-------- Records shown --------

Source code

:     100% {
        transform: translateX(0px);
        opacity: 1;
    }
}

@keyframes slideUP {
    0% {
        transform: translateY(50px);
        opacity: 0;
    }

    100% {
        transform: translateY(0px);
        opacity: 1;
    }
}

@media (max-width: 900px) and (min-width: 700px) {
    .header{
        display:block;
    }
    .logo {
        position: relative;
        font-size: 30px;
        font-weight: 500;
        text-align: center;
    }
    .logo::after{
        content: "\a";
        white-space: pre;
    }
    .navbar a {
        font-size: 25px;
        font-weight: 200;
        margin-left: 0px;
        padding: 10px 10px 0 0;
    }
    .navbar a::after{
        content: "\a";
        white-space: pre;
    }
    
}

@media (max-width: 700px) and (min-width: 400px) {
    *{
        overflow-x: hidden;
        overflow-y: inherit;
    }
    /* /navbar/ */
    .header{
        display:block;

--------

The whole listing above needs to be written out exactly.

Source code

:     100% {
        transform: translateX(0px);
        opacity: 1;
    }
}

@keyframes slideUP {
    0% {
        transform: translateY(50px);
        opacity: 0;
    }

    100% {
        transform: translateY(0px);
        opacity: 1;
    }
}

@media (max-width: 900px) and (min-width: 700px) {
    .header{
        display:block;
    }
    .logo {
        position: relative;
        font-size: 30px;
        font-weight: 500;
        text-align: center;
    }
    .logo::after{
        content: "\a";
        white-space: pre;
    }
    .navbar a {
        font-size: 25px;
        font-weight: 200;
        margin-left: 0px;
        padding: 10px 10px 0 0;
    }
    .navbar a::after{
        content: "\a";
        white-space: pre;
    }
    
}

@media (max-width: 700px) and (min-width: 400px) {
    *{
        overflow-x: hidden;
        overflow-y: inherit;
    }
    /* /navbar/ */
    .header{
        display:block;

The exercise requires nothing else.